Senator of the Philippines from the 12th District
- In office 5 June 1934 – 16 September 1935 Serving with Juan Gaerlan
- Appointed by: Frank Murphy
- Preceded by: Jamalul Kiram II
- Succeeded by: Office abolished

Member of the National Assembly from Cotabato's Lone District
- In office September 16, 1935 – December 30, 1938
- Preceded by: District established
- Succeeded by: Ugalingan Piang

Personal details
- Born: 1864
- Died: 1949 (aged 84–85)
- Party: Nacionalista

= Datu Sinsuat Balabaran =

Datu Sinsuat Balabaran (1864–1949) was a Filipino politician who was one of the earliest Muslim Filipino figures in national politics.

==Early life==
Little is known about the exact details of Datu Sinsuat’s early life. He was born in 1864 and his father was Datu Balabaran, a member of a Cotabato family in the Sultanate of Maguindanao whose members included his uncle, Datu Ayunan, who bestowed upon Datu Balabaran the title of gobernadorcillo del delta (petty governor of the delta) [referring to the Rio Grande de Mindanao, which was in turn conferred on Ayunan by the Spanish for supporting them.

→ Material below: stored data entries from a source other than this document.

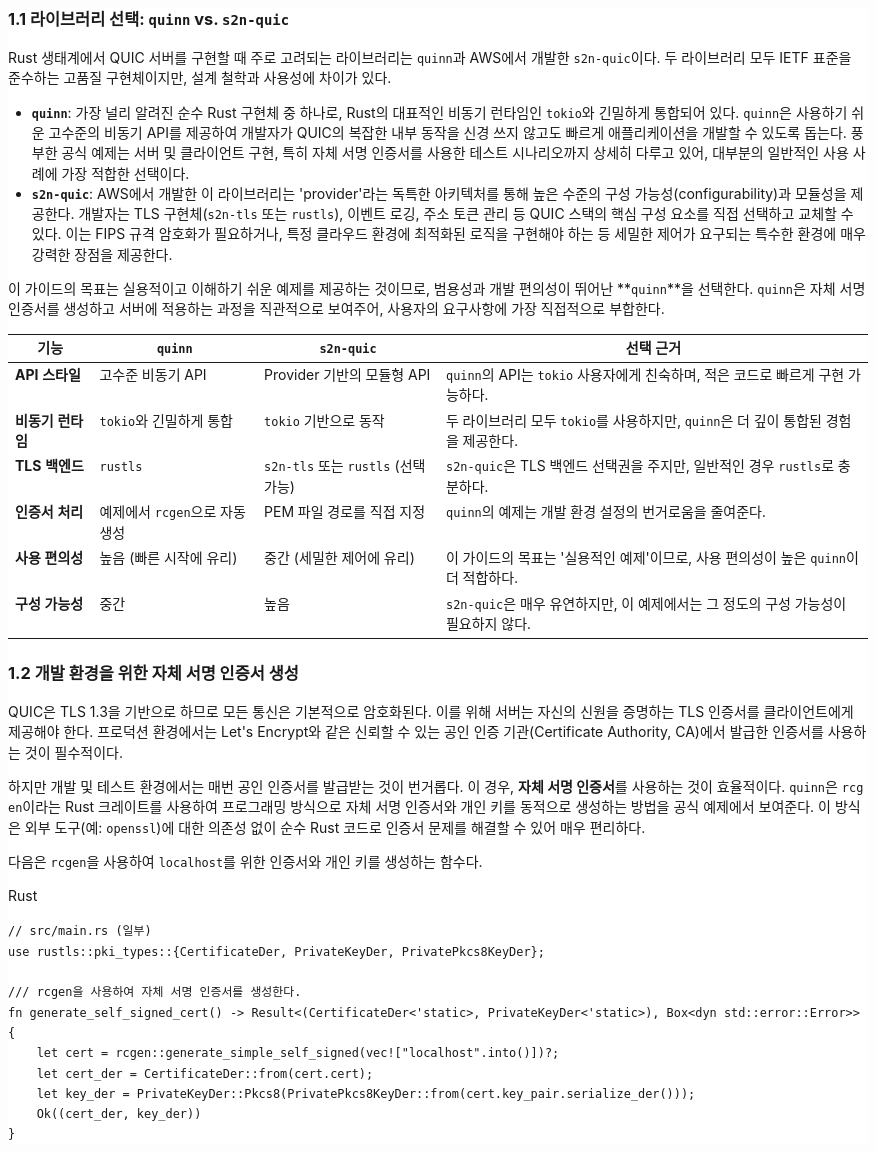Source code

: 

### 1.1  라이브러리 선택: `quinn` vs. `s2n-quic`



Rust 생태계에서 QUIC 서버를 구현할 때 주로 고려되는 라이브러리는 `quinn`과 AWS에서 개발한 `s2n-quic`이다. 두 라이브러리 모두 IETF 표준을 준수하는 고품질 구현체이지만, 설계 철학과 사용성에 차이가 있다.

- **`quinn`**: 가장 널리 알려진 순수 Rust 구현체 중 하나로, Rust의 대표적인 비동기 런타임인 `tokio`와 긴밀하게 통합되어 있다. `quinn`은 사용하기 쉬운 고수준의 비동기 API를 제공하여 개발자가 QUIC의 복잡한 내부 동작을 신경 쓰지 않고도 빠르게 애플리케이션을 개발할 수 있도록 돕는다. 풍부한 공식 예제는 서버 및 클라이언트 구현, 특히 자체 서명 인증서를 사용한 테스트 시나리오까지 상세히 다루고 있어, 대부분의 일반적인 사용 사례에 가장 적합한 선택이다.
- **`s2n-quic`**: AWS에서 개발한 이 라이브러리는 'provider'라는 독특한 아키텍처를 통해 높은 수준의 구성 가능성(configurability)과 모듈성을 제공한다. 개발자는 TLS 구현체(`s2n-tls` 또는 `rustls`), 이벤트 로깅, 주소 토큰 관리 등 QUIC 스택의 핵심 구성 요소를 직접 선택하고 교체할 수 있다. 이는 FIPS 규격 암호화가 필요하거나, 특정 클라우드 환경에 최적화된 로직을 구현해야 하는 등 세밀한 제어가 요구되는 특수한 환경에 매우 강력한 장점을 제공한다.

이 가이드의 목표는 실용적이고 이해하기 쉬운 예제를 제공하는 것이므로, 범용성과 개발 편의성이 뛰어난 **`quinn`**을 선택한다. `quinn`은 자체 서명 인증서를 생성하고 서버에 적용하는 과정을 직관적으로 보여주어, 사용자의 요구사항에 가장 직접적으로 부합한다.

| 기능              | `quinn`                        | `s2n-quic`                          | 선택 근거                                                    |
| ----------------- | ------------------------------ | ----------------------------------- | ------------------------------------------------------------ |
| **API 스타일**    | 고수준 비동기 API              | Provider 기반의 모듈형 API          | `quinn`의 API는 `tokio` 사용자에게 친숙하며, 적은 코드로 빠르게 구현 가능하다. |
| **비동기 런타임** | `tokio`와 긴밀하게 통합        | `tokio` 기반으로 동작               | 두 라이브러리 모두 `tokio`를 사용하지만, `quinn`은 더 깊이 통합된 경험을 제공한다. |
| **TLS 백엔드**    | `rustls`                       | `s2n-tls` 또는 `rustls` (선택 가능) | `s2n-quic`은 TLS 백엔드 선택권을 주지만, 일반적인 경우 `rustls`로 충분하다. |
| **인증서 처리**   | 예제에서 `rcgen`으로 자동 생성 | PEM 파일 경로를 직접 지정           | `quinn`의 예제는 개발 환경 설정의 번거로움을 줄여준다.       |
| **사용 편의성**   | 높음 (빠른 시작에 유리)        | 중간 (세밀한 제어에 유리)           | 이 가이드의 목표는 '실용적인 예제'이므로, 사용 편의성이 높은 `quinn`이 더 적합하다. |
| **구성 가능성**   | 중간                           | 높음                                | `s2n-quic`은 매우 유연하지만, 이 예제에서는 그 정도의 구성 가능성이 필요하지 않다. |



### 1.2  개발 환경을 위한 자체 서명 인증서 생성



QUIC은 TLS 1.3을 기반으로 하므로 모든 통신은 기본적으로 암호화된다. 이를 위해 서버는 자신의 신원을 증명하는 TLS 인증서를 클라이언트에게 제공해야 한다. 프로덕션 환경에서는 Let's Encrypt와 같은 신뢰할 수 있는 공인 인증 기관(Certificate Authority, CA)에서 발급한 인증서를 사용하는 것이 필수적이다.

하지만 개발 및 테스트 환경에서는 매번 공인 인증서를 발급받는 것이 번거롭다. 이 경우, **자체 서명 인증서**를 사용하는 것이 효율적이다. `quinn`은 `rcgen`이라는 Rust 크레이트를 사용하여 프로그래밍 방식으로 자체 서명 인증서와 개인 키를 동적으로 생성하는 방법을 공식 예제에서 보여준다. 이 방식은 외부 도구(예: `openssl`)에 대한 의존성 없이 순수 Rust 코드로 인증서 문제를 해결할 수 있어 매우 편리하다.

다음은 `rcgen`을 사용하여 `localhost`를 위한 인증서와 개인 키를 생성하는 함수다.

Rust

```
// src/main.rs (일부)
use rustls::pki_types::{CertificateDer, PrivateKeyDer, PrivatePkcs8KeyDer};

/// rcgen을 사용하여 자체 서명 인증서를 생성한다.
fn generate_self_signed_cert() -> Result<(CertificateDer<'static>, PrivateKeyDer<'static>), Box<dyn std::error::Error>> {
    let cert = rcgen::generate_simple_self_signed(vec!["localhost".into()])?;
    let cert_der = CertificateDer::from(cert.cert);
    let key_der = PrivateKeyDer::Pkcs8(PrivatePkcs8KeyDer::from(cert.key_pair.serialize_der()));
    Ok((cert_der, key_der))
}
```
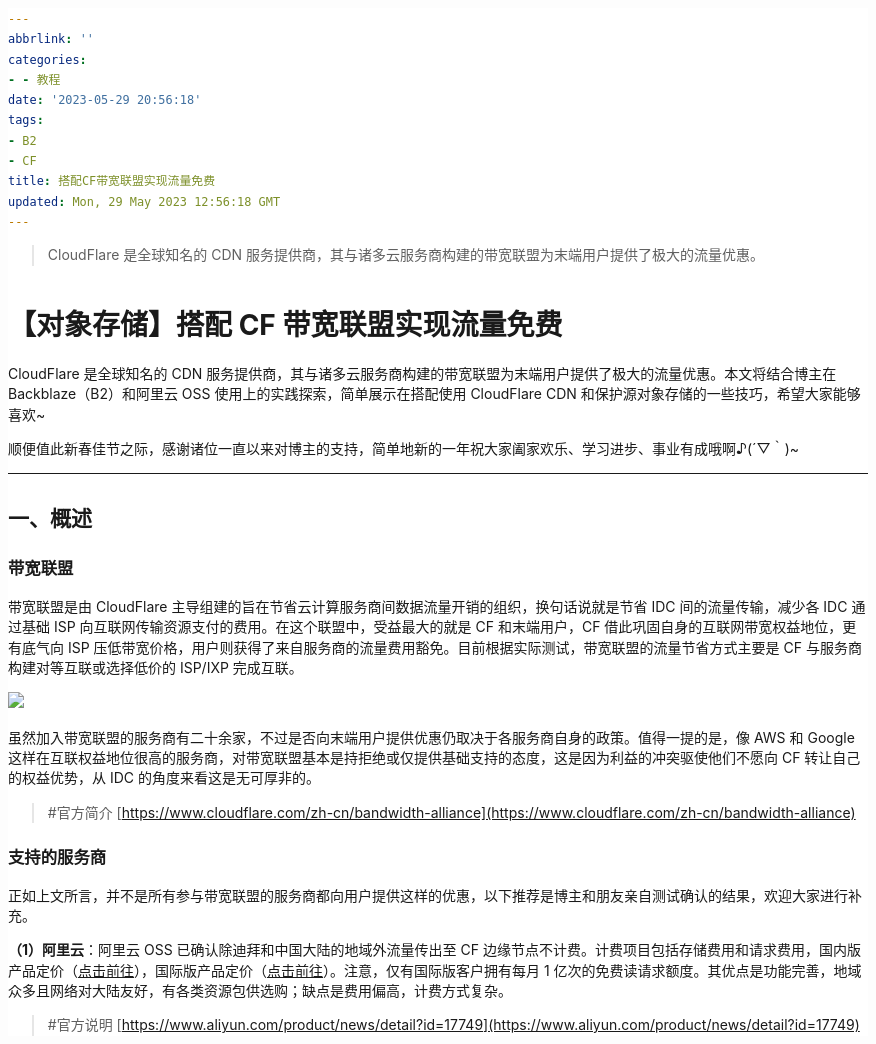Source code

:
 ```yaml
---
abbrlink: ''
categories:
- - 教程
date: '2023-05-29 20:56:18'
tags:
- B2
- CF
title: 搭配CF带宽联盟实现流量免费
updated: Mon, 29 May 2023 12:56:18 GMT
---
```

> CloudFlare 是全球知名的 CDN 服务提供商，其与诸多云服务商构建的带宽联盟为末端用户提供了极大的流量优惠。

【对象存储】搭配 CF 带宽联盟实现流量免费
========================================

CloudFlare 是全球知名的 CDN 服务提供商，其与诸多云服务商构建的带宽联盟为末端用户提供了极大的流量优惠。本文将结合博主在 Backblaze（B2）和阿里云 OSS 使用上的实践探索，简单展示在搭配使用 CloudFlare CDN 和保护源对象存储的一些技巧，希望大家能够喜欢~

顺便值此新春佳节之际，感谢诸位一直以来对博主的支持，简单地新的一年祝大家阖家欢乐、学习进步、事业有成哦啊♪(´▽｀)~

---

一、概述
--------

### 带宽联盟

带宽联盟是由 CloudFlare 主导组建的旨在节省云计算服务商间数据流量开销的组织，换句话说就是节省 IDC 间的流量传输，减少各 IDC 通过基础 ISP 向互联网传输资源支付的费用。在这个联盟中，受益最大的就是 CF 和末端用户，CF 借此巩固自身的互联网带宽权益地位，更有底气向 ISP 压低带宽价格，用户则获得了来自服务商的流量费用豁免。目前根据实际测试，带宽联盟的流量节省方式主要是 CF 与服务商构建对等互联或选择低价的 ISP/IXP 完成互联。

![](https://cdn.luotianyi.vc/wp-content/uploads/2022-02-02_09-31-09.png)

虽然加入带宽联盟的服务商有二十余家，不过是否向末端用户提供优惠仍取决于各服务商自身的政策。值得一提的是，像 AWS 和 Google 这样在互联权益地位很高的服务商，对带宽联盟基本是持拒绝或仅提供基础支持的态度，这是因为利益的冲突驱使他们不愿向 CF 转让自己的权益优势，从 IDC 的角度来看这是无可厚非的。

> #官方简介
> [https://www.cloudflare.com/zh-cn/bandwidth-alliance](https://www.cloudflare.com/zh-cn/bandwidth-alliance)

### 支持的服务商

正如上文所言，并不是所有参与带宽联盟的服务商都向用户提供这样的优惠，以下推荐是博主和朋友亲自测试确认的结果，欢迎大家进行补充。

**（1）阿里云**：阿里云 OSS 已确认除迪拜和中国大陆的地域外流量传出至 CF 边缘节点不计费。计费项目包括存储费用和请求费用，国内版产品定价（[点击前往](https://www.aliyun.com/price/product#/oss/detail/ossbag)），国际版产品定价（[点击前往](https://www.alibabacloud.com/zh/product/oss/pricing)）。注意，仅有国际版客户拥有每月 1 亿次的免费读请求额度。其优点是功能完善，地域众多且网络对大陆友好，有各类资源包供选购；缺点是费用偏高，计费方式复杂。

> #官方说明
> [https://www.aliyun.com/product/news/detail?id=17749](https://www.aliyun.com/product/news/detail?id=17749)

Sinsuat's official biography states that as a boy he was adopted by the prominent Maguindanaon leader Datu Piang and that as a young man he served as a delegate of the Spanish Military Governor. During the American occupation, he was appointed municipal district president of Dinaig in 1916. From 1923 to 1931 he served as special adviser to the Governor of Cotabato. During this time, he was able to improve his political and social standing through close cooperation with colonial authorities, strategically matching his heirs with other prominent families, amassing agricultural estates and earnings from traditional sources of revenues for datus.

==Senate==
Sinsuat was appointed in 1934 by Governor-General Frank Murphy to the Philippine Senate as a 12th Senatorial District representing the non-Christian majority provinces of the Cordilleras and Mindanao until the abolition of the chamber in 1935. As the first datu to develop considerable political connections at the national level, his appointment to the position was credited to his acquaintance with Senate President Manuel L. Quezon.

==Family==
Several of Sinsuat's relatives and descendants became politicians in their own right, holding positions in Cotabato City, Cotabato Province and in Maguindanao.